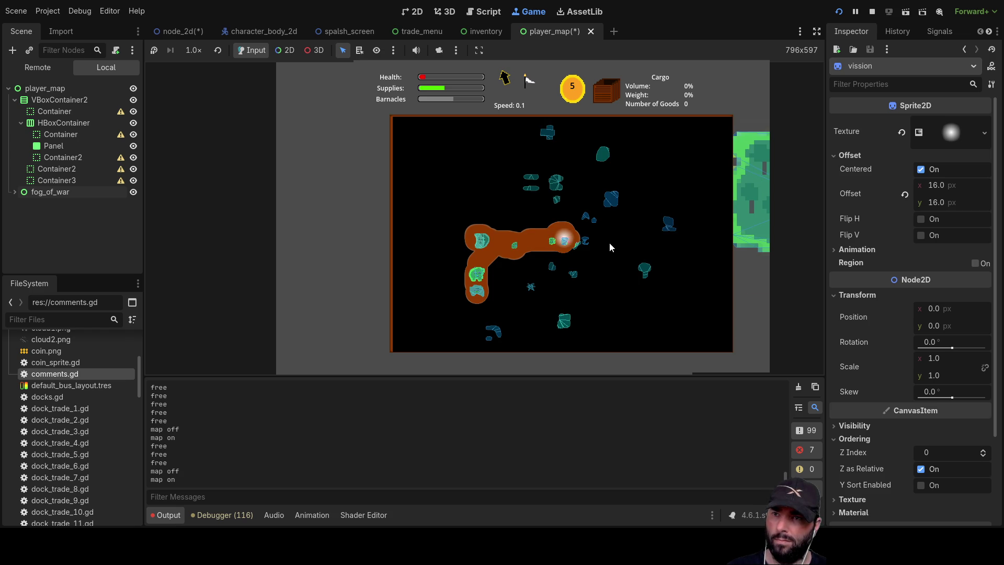
key("m")
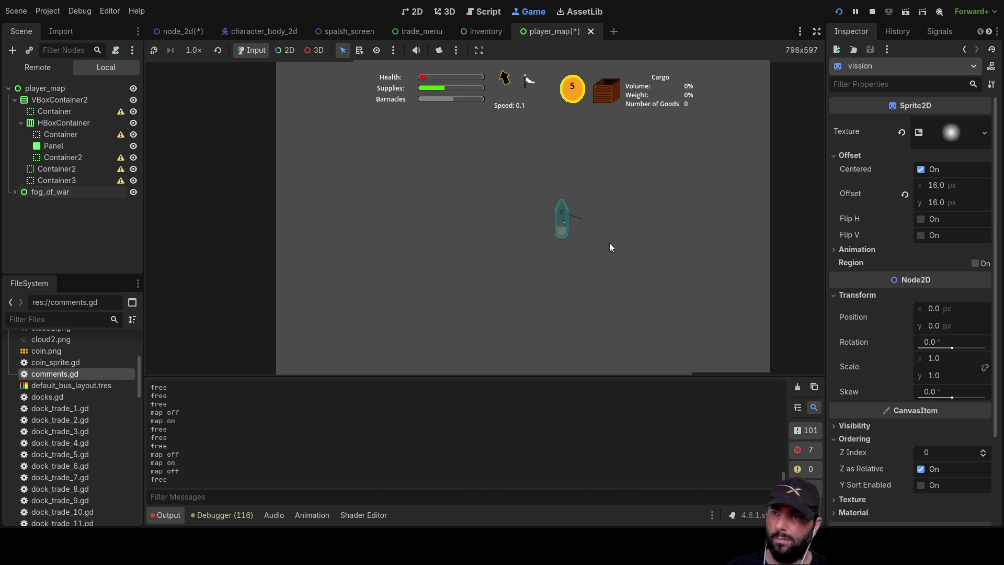
Zoom the game camera out and toggle the fog-of-war map, closing it to see the ship
scroll(601, 244, "down", 3)
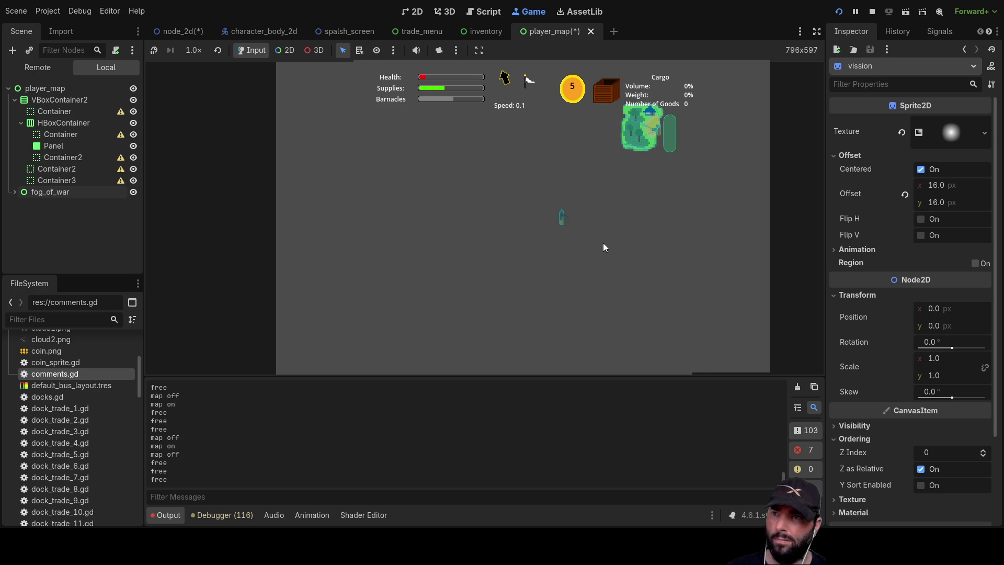
key("m")
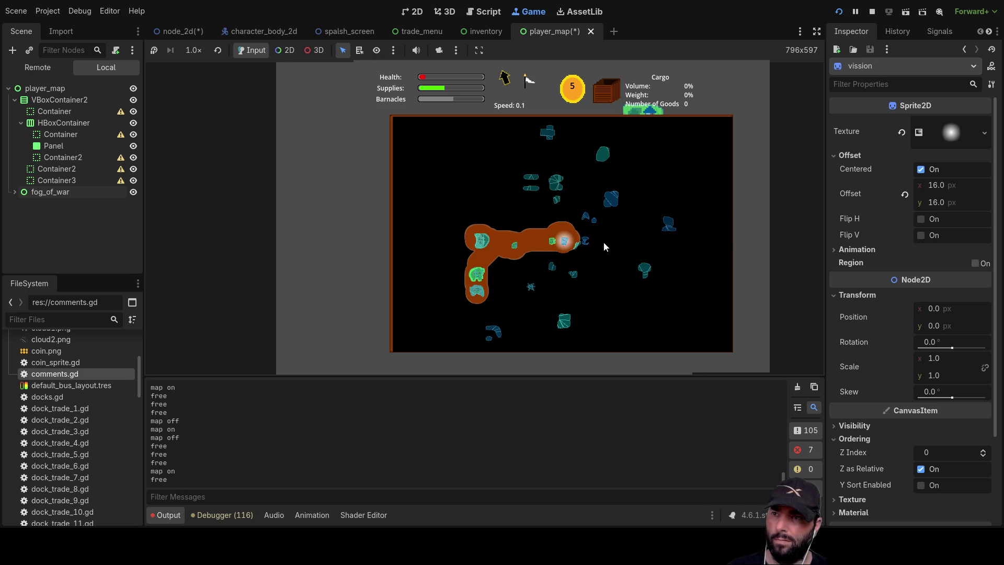
key("m")
key("m")
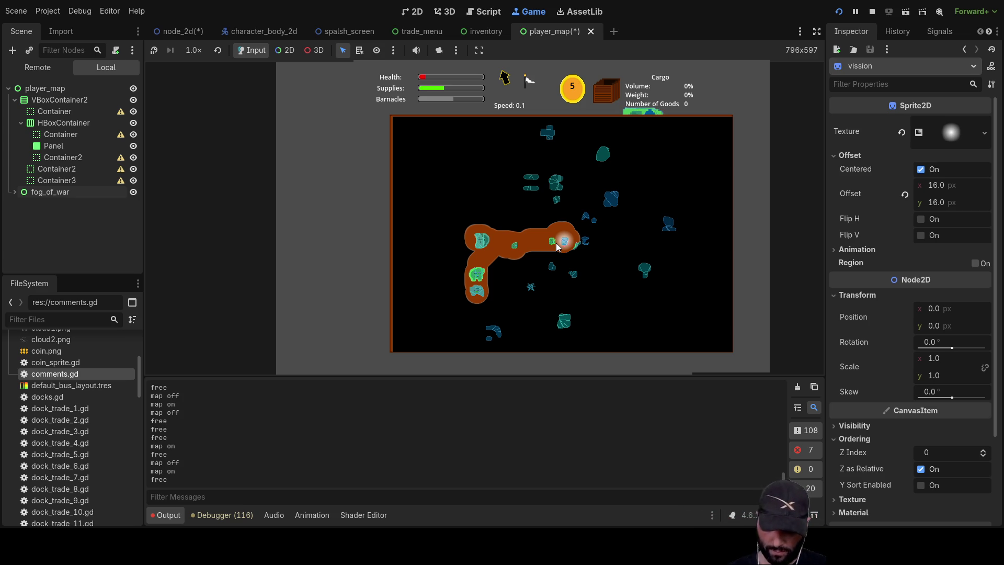
key("m")
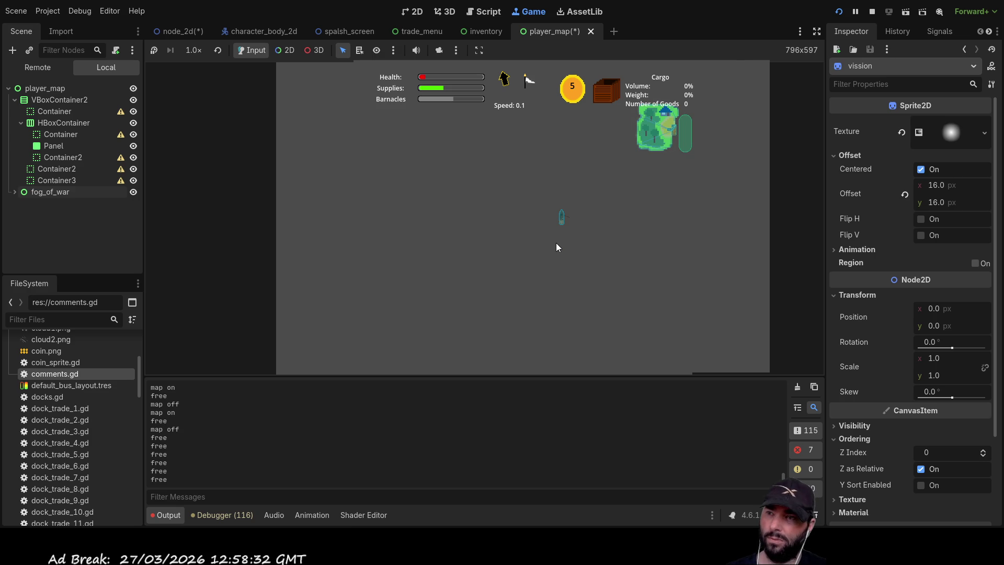
Zoom back in and toggle the map a few more times, leaving it hidden, then return to game_world
scroll(580, 219, "up", 5)
key("m")
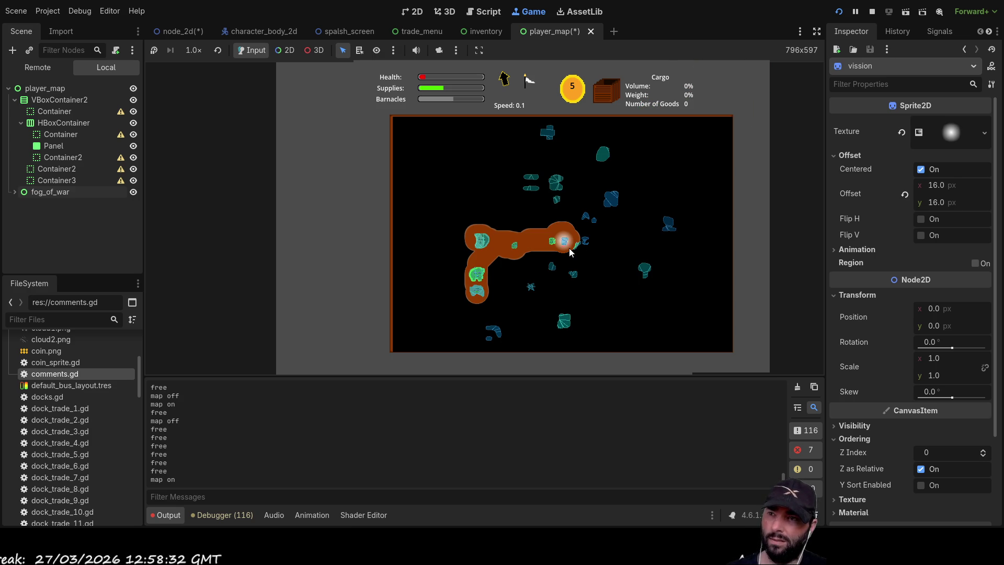
key("m")
key("m")
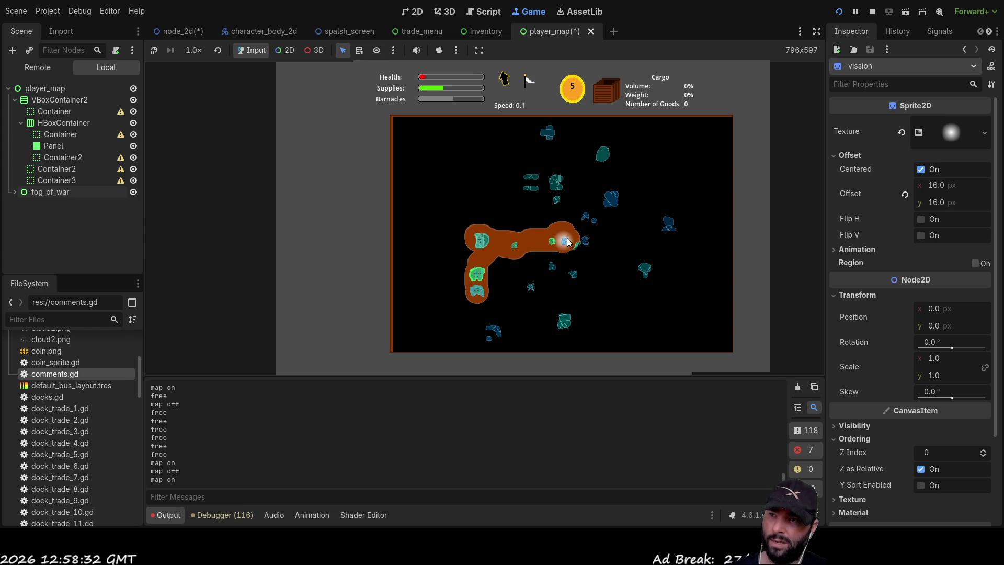
key("m")
key("m")
key("m")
· · · ·
Problem details
Set down the whole listing word for word, omitting the pictures.

Response box
key("m")
Zoom the game camera out and toggle the fog-of-war map, closing it to see the ship
scroll(601, 244, "down", 3)
key("m")
key("m")
key("m")
key("m")
Zoom back in and toggle the map a few more times, leaving it hidden, then return to game_world
scroll(580, 219, "up", 5)
key("m")
key("m")
key("m")
key("m")
key("m")
key("m")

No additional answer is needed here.